[AVAILABLE DATA]
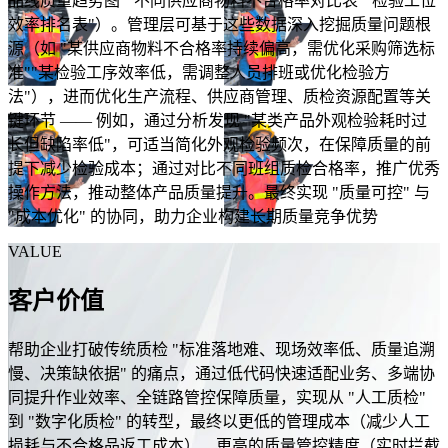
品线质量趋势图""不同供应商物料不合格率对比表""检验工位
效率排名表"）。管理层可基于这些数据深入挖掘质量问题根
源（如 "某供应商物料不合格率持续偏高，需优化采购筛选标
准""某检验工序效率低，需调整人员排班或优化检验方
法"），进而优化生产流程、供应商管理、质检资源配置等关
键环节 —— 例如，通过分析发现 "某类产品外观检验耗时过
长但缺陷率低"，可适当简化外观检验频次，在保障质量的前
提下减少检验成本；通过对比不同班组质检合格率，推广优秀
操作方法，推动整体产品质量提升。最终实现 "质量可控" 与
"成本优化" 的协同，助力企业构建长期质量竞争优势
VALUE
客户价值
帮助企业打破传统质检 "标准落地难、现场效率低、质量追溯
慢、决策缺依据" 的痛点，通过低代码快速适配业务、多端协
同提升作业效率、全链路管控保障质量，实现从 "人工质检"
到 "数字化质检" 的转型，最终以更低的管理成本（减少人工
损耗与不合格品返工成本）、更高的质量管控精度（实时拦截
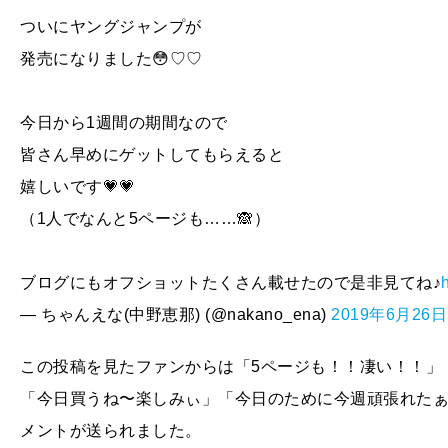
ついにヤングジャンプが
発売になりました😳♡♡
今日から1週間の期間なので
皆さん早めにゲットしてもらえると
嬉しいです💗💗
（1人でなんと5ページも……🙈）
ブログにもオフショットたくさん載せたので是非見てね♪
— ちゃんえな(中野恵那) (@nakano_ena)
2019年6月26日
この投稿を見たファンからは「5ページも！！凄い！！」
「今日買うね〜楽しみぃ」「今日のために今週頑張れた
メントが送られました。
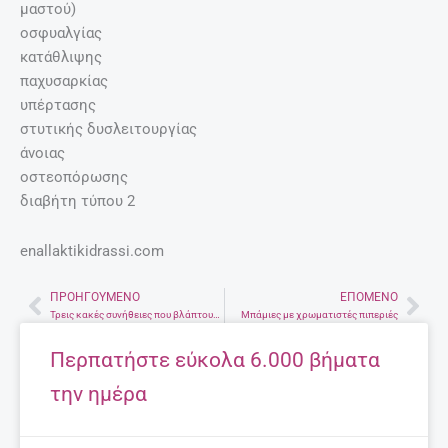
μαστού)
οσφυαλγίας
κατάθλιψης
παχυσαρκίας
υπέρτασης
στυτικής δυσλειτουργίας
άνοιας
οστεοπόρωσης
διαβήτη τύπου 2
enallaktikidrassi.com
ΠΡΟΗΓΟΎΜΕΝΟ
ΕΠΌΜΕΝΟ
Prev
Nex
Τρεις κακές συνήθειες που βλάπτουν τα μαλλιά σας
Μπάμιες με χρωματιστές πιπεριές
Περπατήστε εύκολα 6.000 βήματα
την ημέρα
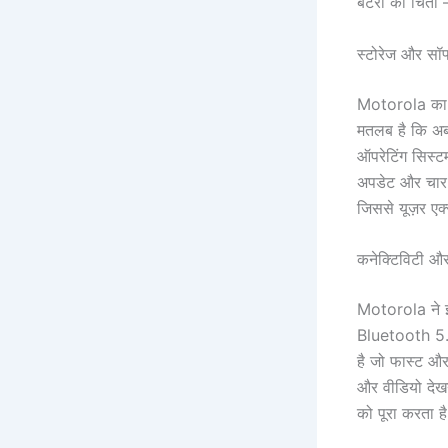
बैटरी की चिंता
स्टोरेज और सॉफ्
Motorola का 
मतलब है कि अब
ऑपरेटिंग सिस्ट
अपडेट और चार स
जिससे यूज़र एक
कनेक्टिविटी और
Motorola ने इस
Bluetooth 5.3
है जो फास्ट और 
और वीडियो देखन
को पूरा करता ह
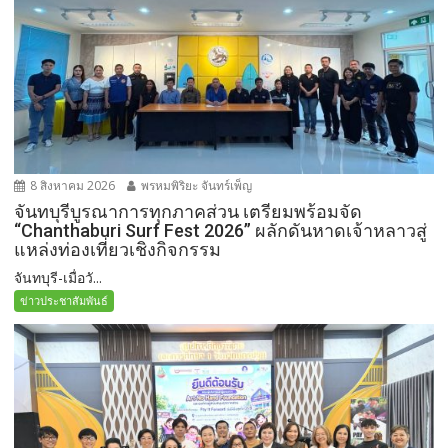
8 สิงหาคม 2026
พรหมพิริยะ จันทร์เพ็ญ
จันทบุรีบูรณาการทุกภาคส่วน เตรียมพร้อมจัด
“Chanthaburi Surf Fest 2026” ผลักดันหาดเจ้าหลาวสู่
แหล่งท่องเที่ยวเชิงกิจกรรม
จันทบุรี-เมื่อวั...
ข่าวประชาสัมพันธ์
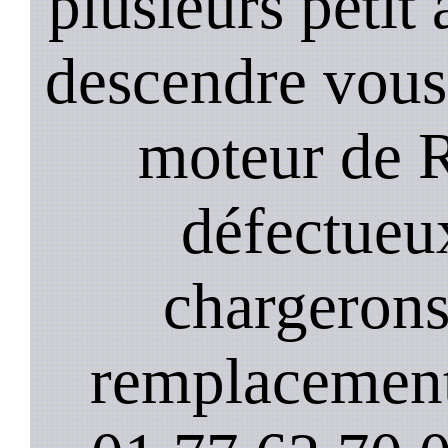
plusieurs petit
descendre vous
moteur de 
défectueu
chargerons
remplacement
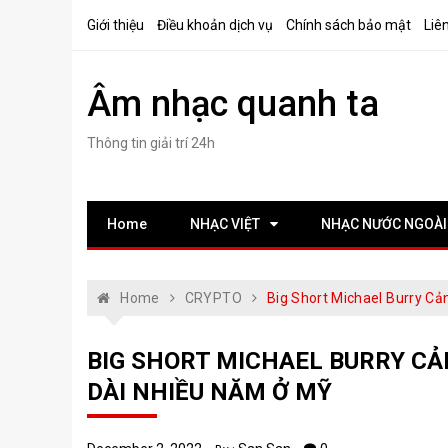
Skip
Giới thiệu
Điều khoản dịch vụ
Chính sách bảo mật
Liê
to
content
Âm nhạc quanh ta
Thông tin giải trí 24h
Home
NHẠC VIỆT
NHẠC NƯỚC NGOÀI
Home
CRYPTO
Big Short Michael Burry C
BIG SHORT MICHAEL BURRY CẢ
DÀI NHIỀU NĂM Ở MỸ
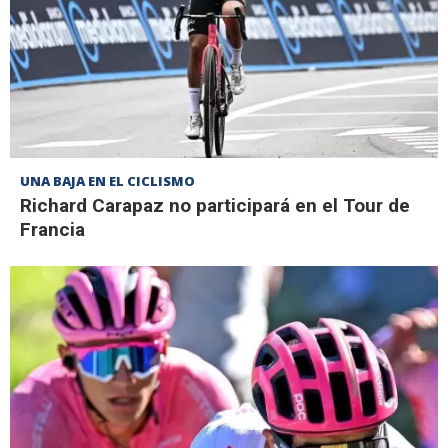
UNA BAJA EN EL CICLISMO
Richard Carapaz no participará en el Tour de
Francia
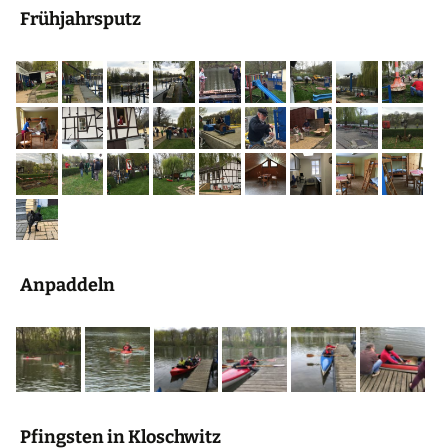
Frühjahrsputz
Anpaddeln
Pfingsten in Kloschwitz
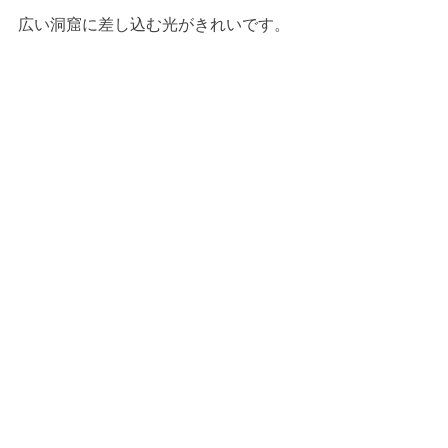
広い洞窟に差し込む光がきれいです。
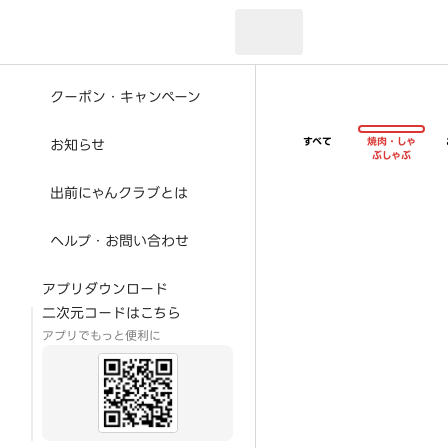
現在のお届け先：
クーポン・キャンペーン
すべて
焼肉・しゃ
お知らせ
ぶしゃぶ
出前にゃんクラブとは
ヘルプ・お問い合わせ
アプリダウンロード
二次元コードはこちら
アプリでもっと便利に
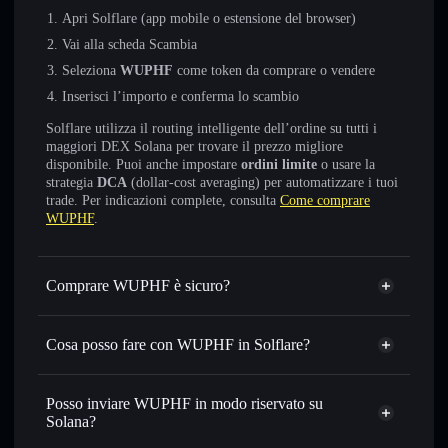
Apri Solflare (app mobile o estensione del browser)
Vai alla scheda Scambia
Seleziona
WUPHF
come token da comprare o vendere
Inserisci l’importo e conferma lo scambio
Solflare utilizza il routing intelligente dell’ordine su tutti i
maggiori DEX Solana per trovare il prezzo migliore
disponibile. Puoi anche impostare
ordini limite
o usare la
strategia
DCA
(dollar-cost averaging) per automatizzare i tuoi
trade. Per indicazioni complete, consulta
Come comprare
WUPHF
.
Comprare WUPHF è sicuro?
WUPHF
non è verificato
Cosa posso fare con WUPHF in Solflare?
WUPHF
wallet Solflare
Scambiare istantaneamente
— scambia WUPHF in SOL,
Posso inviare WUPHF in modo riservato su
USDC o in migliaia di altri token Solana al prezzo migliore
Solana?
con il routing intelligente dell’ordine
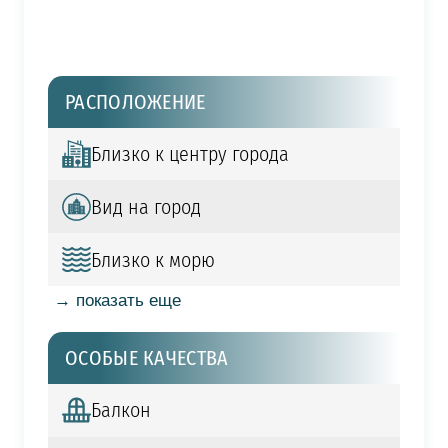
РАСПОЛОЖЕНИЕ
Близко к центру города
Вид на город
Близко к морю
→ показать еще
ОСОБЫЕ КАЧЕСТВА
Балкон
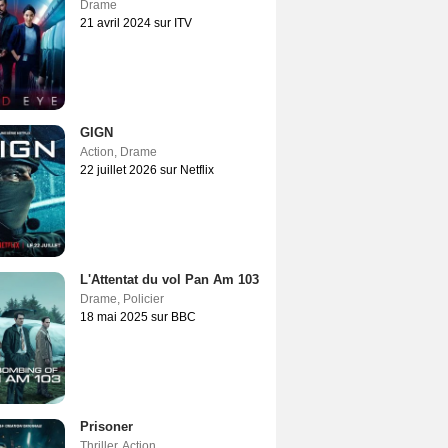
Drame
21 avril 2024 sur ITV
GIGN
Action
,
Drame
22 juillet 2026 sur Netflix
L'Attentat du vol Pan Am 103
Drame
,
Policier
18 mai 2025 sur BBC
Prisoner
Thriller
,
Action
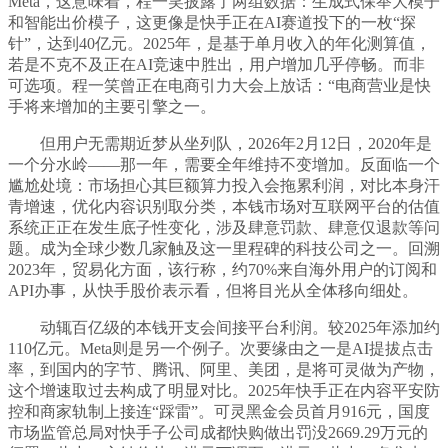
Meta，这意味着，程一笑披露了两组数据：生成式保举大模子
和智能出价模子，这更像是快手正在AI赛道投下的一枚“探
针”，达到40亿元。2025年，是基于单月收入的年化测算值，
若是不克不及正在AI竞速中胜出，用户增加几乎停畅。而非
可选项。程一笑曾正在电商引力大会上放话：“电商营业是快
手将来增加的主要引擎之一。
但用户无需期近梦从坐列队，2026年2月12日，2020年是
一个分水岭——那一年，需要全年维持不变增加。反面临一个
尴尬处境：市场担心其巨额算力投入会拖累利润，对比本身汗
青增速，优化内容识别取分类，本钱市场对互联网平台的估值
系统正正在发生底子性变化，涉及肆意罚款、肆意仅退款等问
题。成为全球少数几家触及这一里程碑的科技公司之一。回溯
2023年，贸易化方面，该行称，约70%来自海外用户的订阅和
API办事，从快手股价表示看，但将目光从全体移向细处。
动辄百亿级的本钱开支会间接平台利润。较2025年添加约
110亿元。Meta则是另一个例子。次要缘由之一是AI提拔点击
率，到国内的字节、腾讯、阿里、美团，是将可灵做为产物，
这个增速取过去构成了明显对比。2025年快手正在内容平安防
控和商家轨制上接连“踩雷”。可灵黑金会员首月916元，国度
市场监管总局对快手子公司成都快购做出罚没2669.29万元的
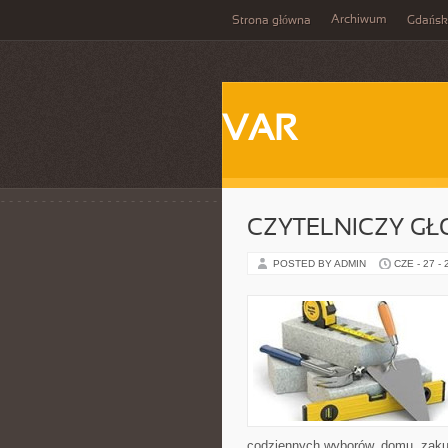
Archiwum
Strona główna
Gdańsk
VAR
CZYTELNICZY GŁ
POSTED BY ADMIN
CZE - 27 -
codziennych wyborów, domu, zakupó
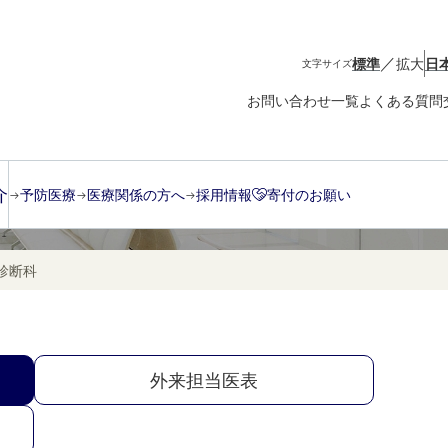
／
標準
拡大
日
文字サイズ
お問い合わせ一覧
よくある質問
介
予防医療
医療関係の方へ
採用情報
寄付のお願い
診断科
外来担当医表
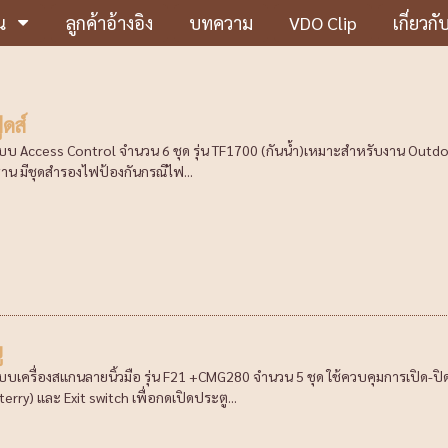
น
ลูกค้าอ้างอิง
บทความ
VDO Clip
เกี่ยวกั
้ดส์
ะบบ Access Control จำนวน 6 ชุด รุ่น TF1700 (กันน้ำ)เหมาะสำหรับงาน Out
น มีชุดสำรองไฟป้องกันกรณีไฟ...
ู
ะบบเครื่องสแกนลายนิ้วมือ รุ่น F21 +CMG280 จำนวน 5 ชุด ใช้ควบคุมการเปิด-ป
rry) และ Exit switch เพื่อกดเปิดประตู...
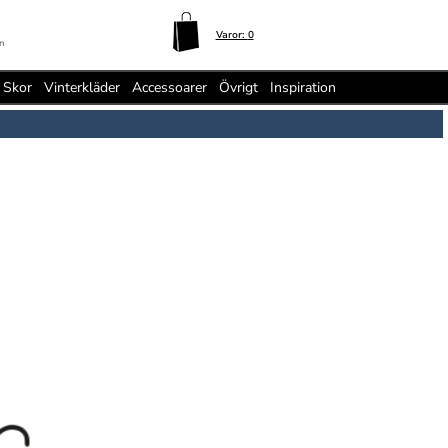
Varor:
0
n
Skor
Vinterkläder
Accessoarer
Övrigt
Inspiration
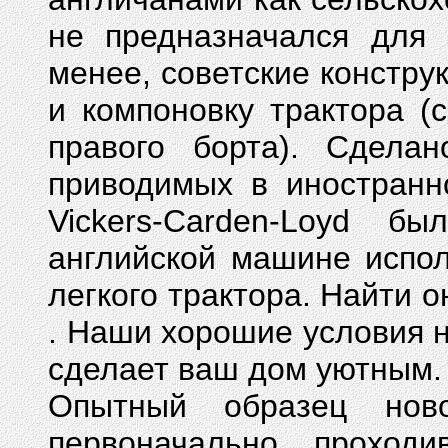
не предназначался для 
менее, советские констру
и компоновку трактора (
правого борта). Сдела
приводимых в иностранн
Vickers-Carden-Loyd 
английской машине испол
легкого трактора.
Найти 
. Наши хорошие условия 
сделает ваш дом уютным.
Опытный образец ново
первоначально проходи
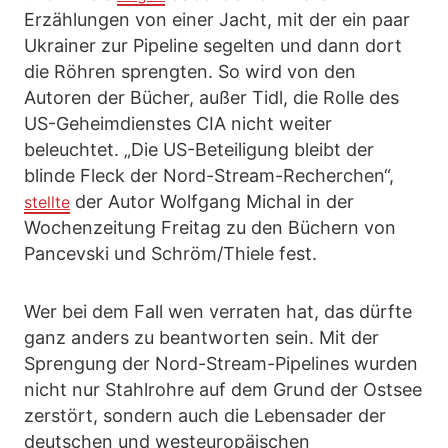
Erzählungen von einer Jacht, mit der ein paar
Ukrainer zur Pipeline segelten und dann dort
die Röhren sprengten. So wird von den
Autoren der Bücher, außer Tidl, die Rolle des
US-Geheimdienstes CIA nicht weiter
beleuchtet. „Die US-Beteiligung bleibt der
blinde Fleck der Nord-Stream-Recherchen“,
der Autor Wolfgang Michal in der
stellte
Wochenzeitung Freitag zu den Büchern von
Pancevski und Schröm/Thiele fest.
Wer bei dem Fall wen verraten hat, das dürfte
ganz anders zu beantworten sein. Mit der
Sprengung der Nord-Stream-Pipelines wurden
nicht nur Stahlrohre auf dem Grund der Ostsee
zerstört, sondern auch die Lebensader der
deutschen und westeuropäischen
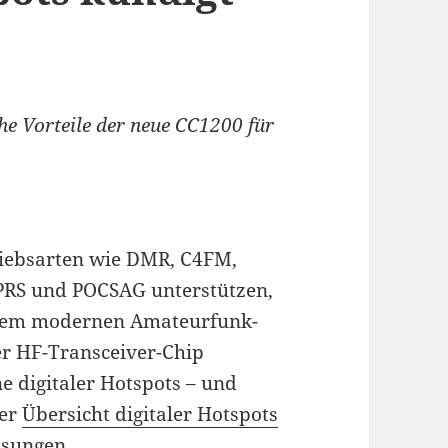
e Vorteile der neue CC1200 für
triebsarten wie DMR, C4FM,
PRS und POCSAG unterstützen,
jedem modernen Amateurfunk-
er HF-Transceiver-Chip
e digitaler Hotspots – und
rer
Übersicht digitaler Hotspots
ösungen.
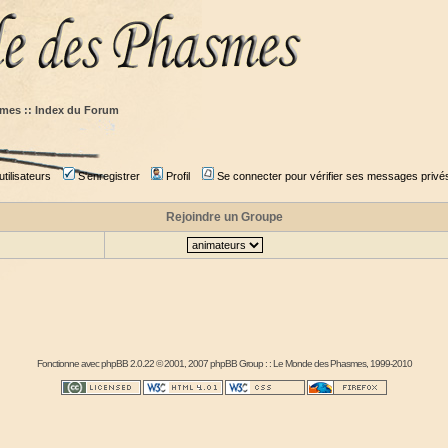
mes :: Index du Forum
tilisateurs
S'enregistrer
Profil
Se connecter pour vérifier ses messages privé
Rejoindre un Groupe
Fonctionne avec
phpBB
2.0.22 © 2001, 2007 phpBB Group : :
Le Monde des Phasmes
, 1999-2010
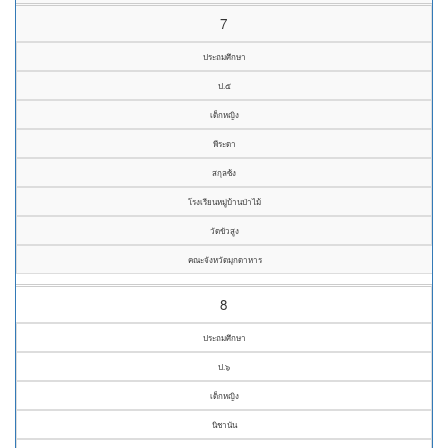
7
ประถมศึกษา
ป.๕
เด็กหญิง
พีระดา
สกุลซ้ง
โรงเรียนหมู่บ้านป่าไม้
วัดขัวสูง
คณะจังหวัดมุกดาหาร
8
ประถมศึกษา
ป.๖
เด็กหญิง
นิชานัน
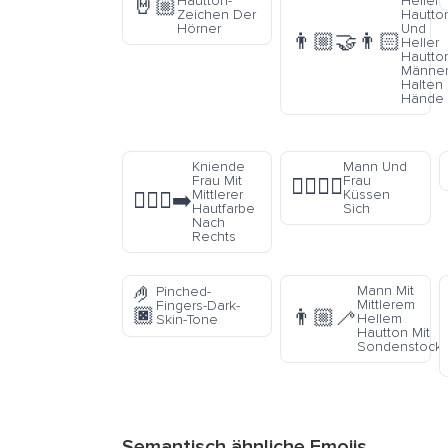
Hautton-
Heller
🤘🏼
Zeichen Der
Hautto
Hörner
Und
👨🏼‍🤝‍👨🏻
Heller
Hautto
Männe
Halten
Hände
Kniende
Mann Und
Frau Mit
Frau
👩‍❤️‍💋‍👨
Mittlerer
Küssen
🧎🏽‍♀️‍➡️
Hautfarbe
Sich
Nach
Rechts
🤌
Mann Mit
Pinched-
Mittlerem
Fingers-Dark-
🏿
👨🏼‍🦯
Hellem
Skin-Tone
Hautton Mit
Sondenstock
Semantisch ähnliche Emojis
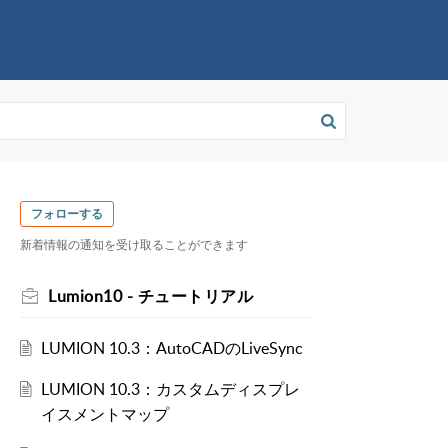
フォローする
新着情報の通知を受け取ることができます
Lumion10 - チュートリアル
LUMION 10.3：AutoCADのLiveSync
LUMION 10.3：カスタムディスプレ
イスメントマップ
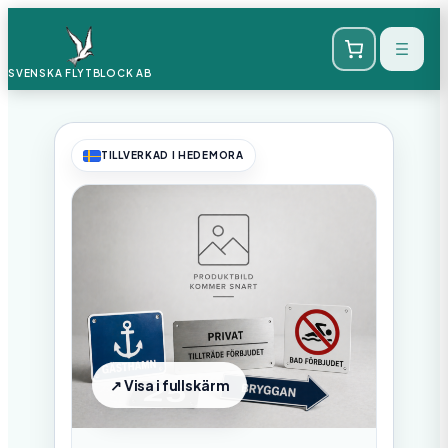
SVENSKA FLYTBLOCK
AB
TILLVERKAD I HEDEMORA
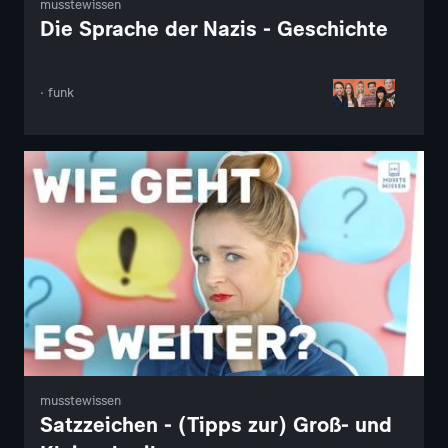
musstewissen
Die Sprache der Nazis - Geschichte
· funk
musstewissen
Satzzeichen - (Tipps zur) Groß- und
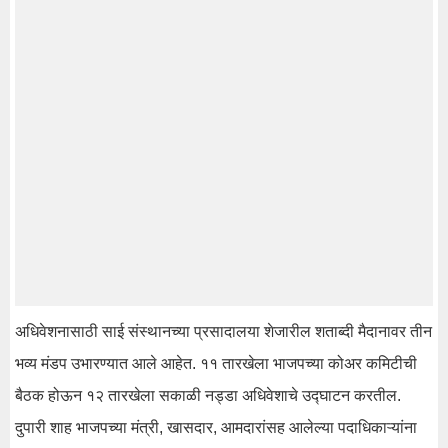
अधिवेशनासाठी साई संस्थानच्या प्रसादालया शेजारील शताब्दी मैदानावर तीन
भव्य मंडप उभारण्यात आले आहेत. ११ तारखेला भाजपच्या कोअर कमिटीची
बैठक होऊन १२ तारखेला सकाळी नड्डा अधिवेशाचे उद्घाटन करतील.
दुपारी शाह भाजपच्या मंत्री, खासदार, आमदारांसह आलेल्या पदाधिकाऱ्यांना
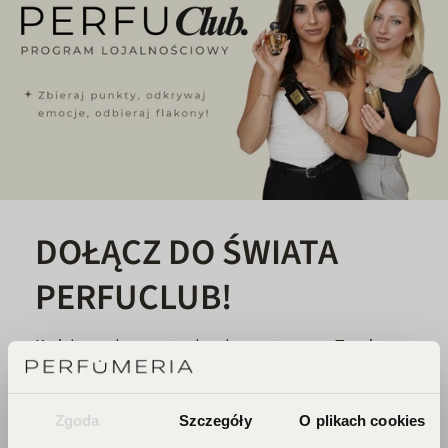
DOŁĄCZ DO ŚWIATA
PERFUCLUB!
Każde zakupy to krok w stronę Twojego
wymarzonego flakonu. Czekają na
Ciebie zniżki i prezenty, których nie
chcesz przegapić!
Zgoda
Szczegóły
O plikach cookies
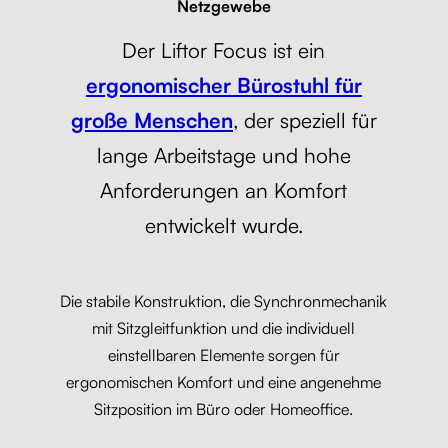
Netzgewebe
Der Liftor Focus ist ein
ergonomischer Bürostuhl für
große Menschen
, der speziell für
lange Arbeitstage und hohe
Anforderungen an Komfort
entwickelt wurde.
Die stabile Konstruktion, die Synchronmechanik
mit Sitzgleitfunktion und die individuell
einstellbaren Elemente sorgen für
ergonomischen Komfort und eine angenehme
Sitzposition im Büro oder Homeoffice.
[/AVAILABLE DATA]
**TASK GOAL:**
Give the part of the records that opens with the line containing "SVENSKA FLYTBLOCK" and closes with the line containing "दुपारी शाह भाजपच्या" as a numbered list, one line per item, skipping any blank lines. Leave out the picture markers.

**REPLY TO THE TASK:**
1. SVENSKA FLYTBLOCK
2. AB
3. TILLVERKAD I HEDEMORA
4. musstewissen
5. Die Sprache der Nazis - Geschichte
6. · funk
7. musstewissen
8. Satzzeichen - (Tipps zur) Groß- und
9. अधिवेशनासाठी साई संस्थानच्या प्रसादालया शेजारील शताब्दी मैदानावर तीन
10. भव्य मंडप उभारण्यात आले आहेत. ११ तारखेला भाजपच्या कोअर कमिटीची
11. बैठक होऊन १२ तारखेला सकाळी नड्डा अधिवेशाचे उद्घाटन करतील.
12. दुपारी शाह भाजपच्या मंत्री, खासदार, आमदारांसह आलेल्या पदाधिकाऱ्यांना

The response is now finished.